Pamplemousse Chef Gets More Time in the Kitchen
Building one of San Diego’s most successful restaurants took a lot of hard work and skill, but also took its toll on Pamplemousse Grille owner and executive chef Jeffrey Strauss.
“Being on your feet 12-15 hours a day…it finally caught up with me,” Strauss said as he walked the same kitchen floor he’s walked for the past 21 years.
This past June, Strauss finally relented to the bone-on-bone pain in his leg and had hip replacement surgery at Palomar Medical Center Poway under the expert care of Orthopedic Surgeon Dr. Brad Cohen.
“I’m probably the biggest chicken you will ever meet so I wasn’t going to rush to go under the knife,” Strauss said.

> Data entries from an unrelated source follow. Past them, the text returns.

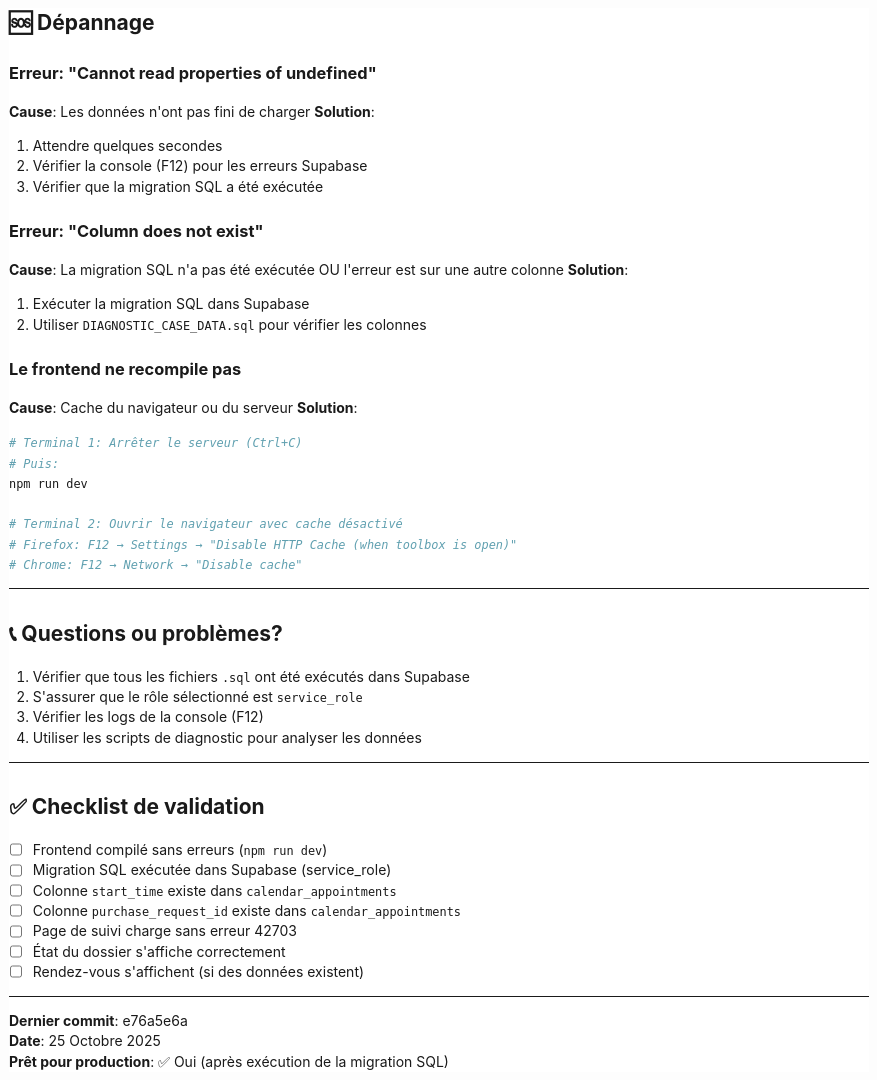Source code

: 
## 🆘 Dépannage

### Erreur: "Cannot read properties of undefined"

**Cause**: Les données n'ont pas fini de charger
**Solution**: 
1. Attendre quelques secondes
2. Vérifier la console (F12) pour les erreurs Supabase
3. Vérifier que la migration SQL a été exécutée

### Erreur: "Column does not exist"

**Cause**: La migration SQL n'a pas été exécutée OU l'erreur est sur une autre colonne
**Solution**:
1. Exécuter la migration SQL dans Supabase
2. Utiliser `DIAGNOSTIC_CASE_DATA.sql` pour vérifier les colonnes

### Le frontend ne recompile pas

**Cause**: Cache du navigateur ou du serveur
**Solution**:
```bash
# Terminal 1: Arrêter le serveur (Ctrl+C)
# Puis:
npm run dev

# Terminal 2: Ouvrir le navigateur avec cache désactivé
# Firefox: F12 → Settings → "Disable HTTP Cache (when toolbox is open)"
# Chrome: F12 → Network → "Disable cache"
```

---

## 📞 Questions ou problèmes?

1. Vérifier que tous les fichiers `.sql` ont été exécutés dans Supabase
2. S'assurer que le rôle sélectionné est `service_role`
3. Vérifier les logs de la console (F12)
4. Utiliser les scripts de diagnostic pour analyser les données

---

## ✅ Checklist de validation

- [ ] Frontend compilé sans erreurs (`npm run dev`)
- [ ] Migration SQL exécutée dans Supabase (service_role)
- [ ] Colonne `start_time` existe dans `calendar_appointments`
- [ ] Colonne `purchase_request_id` existe dans `calendar_appointments`
- [ ] Page de suivi charge sans erreur 42703
- [ ] État du dossier s'affiche correctement
- [ ] Rendez-vous s'affichent (si des données existent)

---

**Dernier commit**: e76a5e6a  
**Date**: 25 Octobre 2025  
**Prêt pour production**: ✅ Oui (après exécution de la migration SQL)
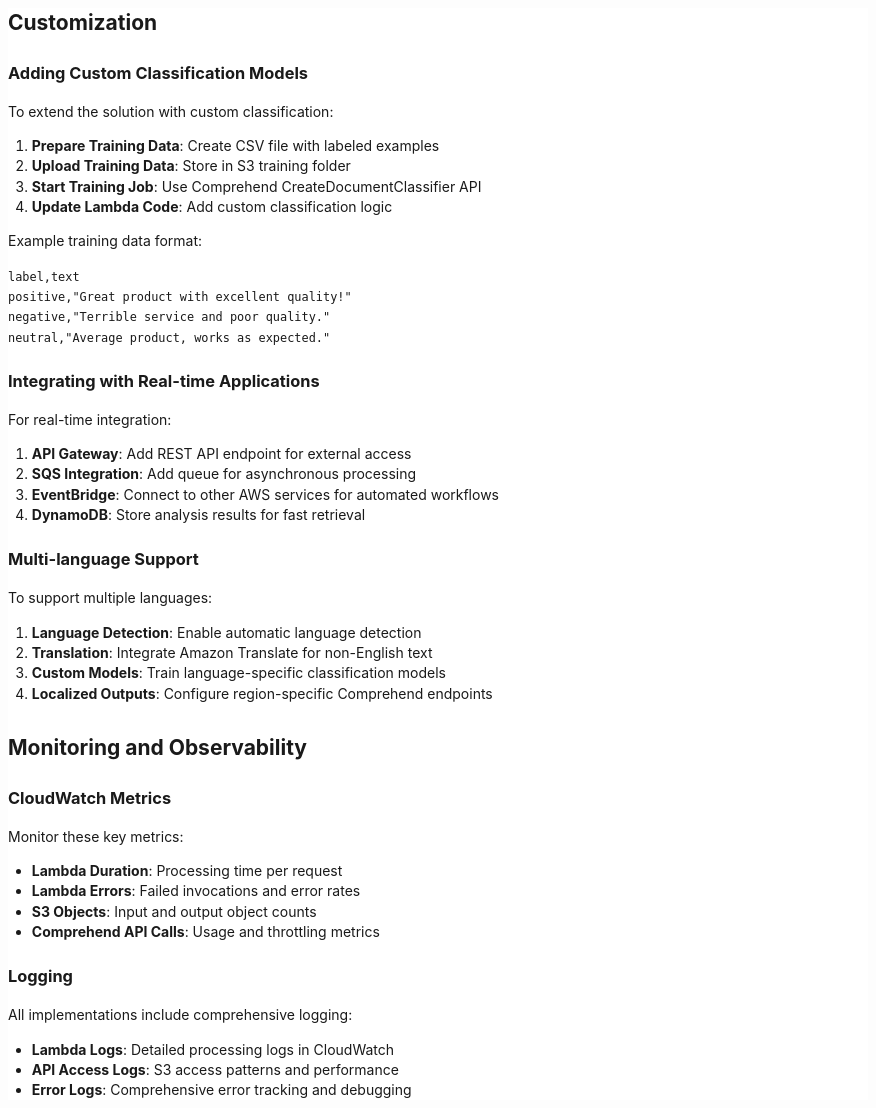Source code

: ## Customization

### Adding Custom Classification Models

To extend the solution with custom classification:

1. **Prepare Training Data**: Create CSV file with labeled examples
2. **Upload Training Data**: Store in S3 training folder
3. **Start Training Job**: Use Comprehend CreateDocumentClassifier API
4. **Update Lambda Code**: Add custom classification logic

Example training data format:
```csv
label,text
positive,"Great product with excellent quality!"
negative,"Terrible service and poor quality."
neutral,"Average product, works as expected."
```

### Integrating with Real-time Applications

For real-time integration:

1. **API Gateway**: Add REST API endpoint for external access
2. **SQS Integration**: Add queue for asynchronous processing
3. **EventBridge**: Connect to other AWS services for automated workflows
4. **DynamoDB**: Store analysis results for fast retrieval

### Multi-language Support

To support multiple languages:

1. **Language Detection**: Enable automatic language detection
2. **Translation**: Integrate Amazon Translate for non-English text
3. **Custom Models**: Train language-specific classification models
4. **Localized Outputs**: Configure region-specific Comprehend endpoints

## Monitoring and Observability

### CloudWatch Metrics

Monitor these key metrics:

- **Lambda Duration**: Processing time per request
- **Lambda Errors**: Failed invocations and error rates
- **S3 Objects**: Input and output object counts
- **Comprehend API Calls**: Usage and throttling metrics

### Logging

All implementations include comprehensive logging:

- **Lambda Logs**: Detailed processing logs in CloudWatch
- **API Access Logs**: S3 access patterns and performance
- **Error Logs**: Comprehensive error tracking and debugging

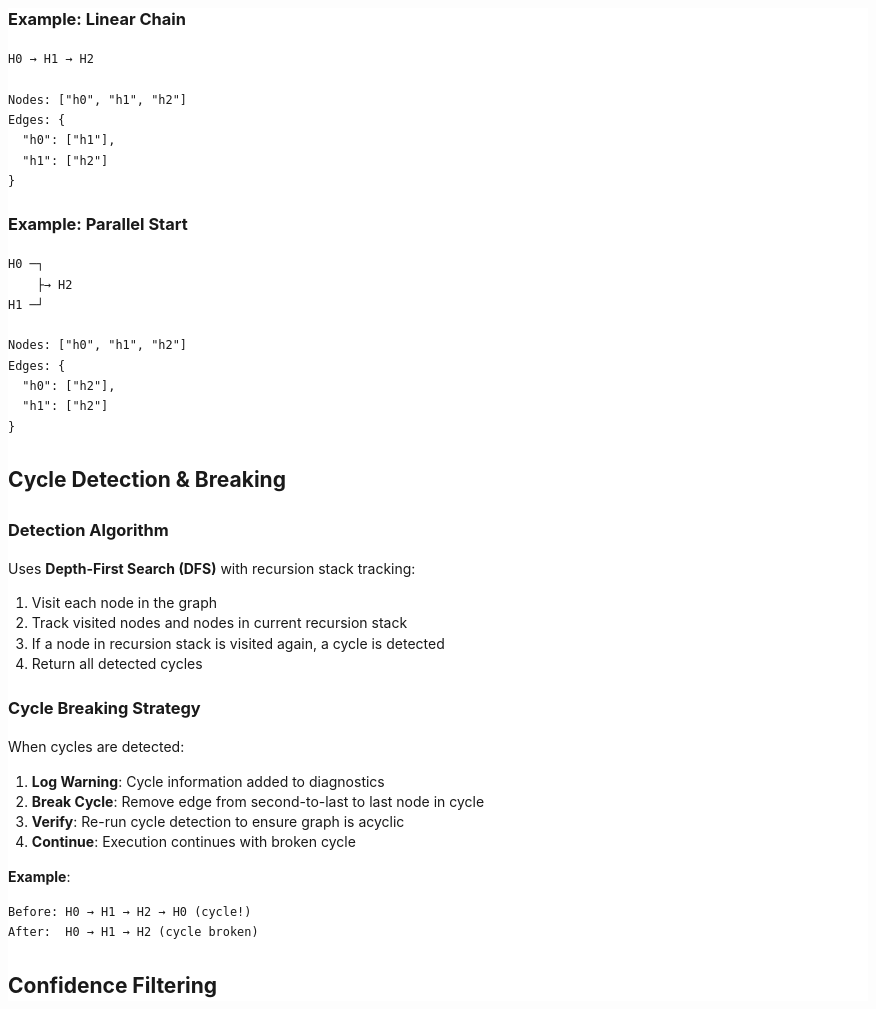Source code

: ### Example: Linear Chain

```
H0 → H1 → H2

Nodes: ["h0", "h1", "h2"]
Edges: {
  "h0": ["h1"],
  "h1": ["h2"]
}
```

### Example: Parallel Start

```
H0 ─┐
    ├→ H2
H1 ─┘

Nodes: ["h0", "h1", "h2"]
Edges: {
  "h0": ["h2"],
  "h1": ["h2"]
}
```

## Cycle Detection & Breaking

### Detection Algorithm

Uses **Depth-First Search (DFS)** with recursion stack tracking:

1. Visit each node in the graph
2. Track visited nodes and nodes in current recursion stack
3. If a node in recursion stack is visited again, a cycle is detected
4. Return all detected cycles

### Cycle Breaking Strategy

When cycles are detected:

1. **Log Warning**: Cycle information added to diagnostics
2. **Break Cycle**: Remove edge from second-to-last to last node in cycle
3. **Verify**: Re-run cycle detection to ensure graph is acyclic
4. **Continue**: Execution continues with broken cycle

**Example**:
```
Before: H0 → H1 → H2 → H0 (cycle!)
After:  H0 → H1 → H2 (cycle broken)
```

## Confidence Filtering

An athlete in his younger days, Strauss says he had learned to live with the pain for many years even as it got progressively worse, paining him to even lie down.
“The pain definitely limited the amount of time I spent in the kitchen,” Strauss said. “When I found myself standing in one spot, that’s when it hurt the most.”
Strauss said he’d alter the way he stood to alleviate the hip pain, which caused his back and other body parts to have pains. Finally it got to the point where he said he’d had enough and sought out recommendations from his vast network of friends including some of San Diego’s most prestigious residents.
As a celebrity chef, Strauss had his pick of hospitals and physicians but he chose the nationally recognized Orthopedic and Spine Center at Palomar Medical Center Poway and Dr. Cohen.
“I heard patients say he was a great doctor, a great surgeon,” Strauss said about his first meeting with Dr. Cohen. “You could tell he really cared.”
Before leaving the office, they exchanged cell phone numbers and began communicating.
“I like to develop bonds with my patients,” Dr. Cohen said at a recent follow up visit with Strauss. “I think it’s really nice to know where they are coming from and what their goals are and where they want to end up.”
The hip replacement surgery lasted one hour and consisted of placing a metal rod inside the femur and connecting it to a ceramic ball and cup placed inside the hip capsule.
Within two hours after surgery, the medical team at Palomar Medical Center Poway had Strauss up and walking.
“After surgery you are kind of loopy so I was shocked when they came into my room and said, ‘let’s go for a walk’,” Strauss said.
Getting patients up and walking is part of Palomar Health’s pain control program that aims to reduce medications (especially opiates), speed recovery, and reduce pain. Walking starts with a few steps and gradually increases to walking a few stairs by the next day.
“The pain was kept to a minimum,” Strauss said. “On a scale of one to 10 it was never more than a four, maybe a five.”
Strauss’s wife Mayo said she didn’t think he would handle the pain very well but “he handled it beautifully. With Dr. Cohen’s explanation of the process, it really helped out.”
He was out of the hospital the next day and back to work in less than three weeks.
Within five months Strauss was catering one of the largest horse races in the world, the Breeder’s Cup, at the Del Mar Fairgrounds, across the street from Pamplemousse.
“I was walking between 22 and 25 flights of stairs a day, between six and seven miles five months after surgery and I was fine, no pain,” Strauss said.
Dr. Cohen was there at the racetrack to check on his patient.
“It’s just an amazing thing and a real privilege in life to help people and get them back to do the things they want to do,” Cohen said.
Reflecting, Strauss says he wishes he would have had the surgery much earlier. Now Mayo is encouraging him to get the other hip replaced.